= QUESTIONS TO ANSWER =
(a) List the device types that the discussion of container device handling names as the small set that matters.
(b) In the discussion of container device handling, what kind of devices does one participant think sysfs should be for?

= EXTRACT =
^^^^^^^^^^^^^^^^

One possible solution there is to just send the kernel uevents (except
for the network ones) into the initial network namespace.

>> ---
>> 
>> There are a couple of solution to these problems.
>> 
>> - The classic solution of creating a /dev for a container
>>   before starting it.
>> 
>> - The devpts filesystem.  This works well for unprivileged access
>>   to ptys.  Except for the /dev/ptmx sillines I very like how
>>   things are handled today with devpts.
>> 
>> - Device control groups.  I am not quite certain what to make
>>   of them.  The only case I see where they are better than
>>   a prebuilt static dev is if there is a hotppluged device
>>   that I want to push into my container.
>> 
>>   I think the only problem with device control groups and
>>   hierarchies is that removing a device from a whitelist
>>   does not recurse down the hierarchy.
>
> That's going to be fixed soon thanks to Aristeu  :)
>
>>   Can a process inside of a device control group create
>>   a child group that has access to a subset of it's
>>   devices?  The actually checks don't need to be hierarchical
>>   but the presence of device nodes should be.
>
> If I understand your question right, yes.

I should also have asked can we do this without any capabilities
and without our uid being 0?

>> ---
>> 
>> I see a couple of holes in the device control picture.
>> 
>> - How do we handle hotplug events?
>> 
>>   I think we can do this by relaying events trough userspace,
>>   upating the device control groups etc.
>> 
>> - Unprivileged processess interacting with all of this.
>>   (possibly with privilege in their user namespace)
>>   What I don't know how to do is how to create a couple of different
>>   subhierarchies each for different child processes.
>> 
>> - Dynamically created devices.
>> 
>>   My gut feel is that we should replicate the success of devpts
>>   and give each type of dynamically created device it's own
>>   filesystem and mount point under /dev, and just bend
>>   the handful of userspace users into that model.
>
> Phew.  Maybe.  Had not considered that.  But seems daunting.

I think the list of device types that we care about here is pretty
small.  Please correct me if I am wrong.

loop nbd iscsi macvtap

And if we want it to be safe to use these devices in a user namespace
without global root privileges we need to go through the code anyway.

So I think it is the gradual safe and sane approach assume we don't
run into something like the devpts /dev/ptmx silliness that stalled
devpts.

>> - Sysfs
>> 
>>   My gut says for the container use case we should aim to
>>   simply not have dynamically created devices in sysfs
>>   and then we can simply not care.

I guess what I keep thinking for sysfs is that it should be for real
hardware backed devices.  If we can get away with that like we do with
ptys it just makes everyone's life simpler.

Primarily sysfs and uevents are for allowing the system to take
automatic action when a new device is created.  Do we have an actual
need for hotplug support in containers?

^^^^^^^^^^^^^^^^

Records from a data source
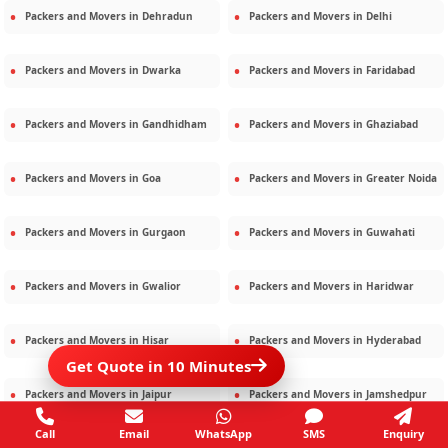
Packers and Movers in
Dehradun
Packers and Movers in
Delhi
Packers and Movers in
Dwarka
Packers and Movers in
Faridabad
Packers and Movers in
Gandhidham
Packers and Movers in
Ghaziabad
Packers and Movers in
Goa
Packers and Movers in
Greater Noida
Packers and Movers in
Gurgaon
Packers and Movers in
Guwahati
Packers and Movers in
Gwalior
Packers and Movers in
Haridwar
Packers and Movers in
Hisar
Packers and Movers in
Hyderabad
Get Quote in 10 Minutes
Packers and Movers in
Jaipur
Packers and Movers in
Jamshedpur
Call
Email
WhatsApp
SMS
Enquiry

^^^^^^^^^^^^^^^^

= SOLVED TASKS =
(a) loop, nbd, iscsi, macvtap

(b) Real hardware-backed devices.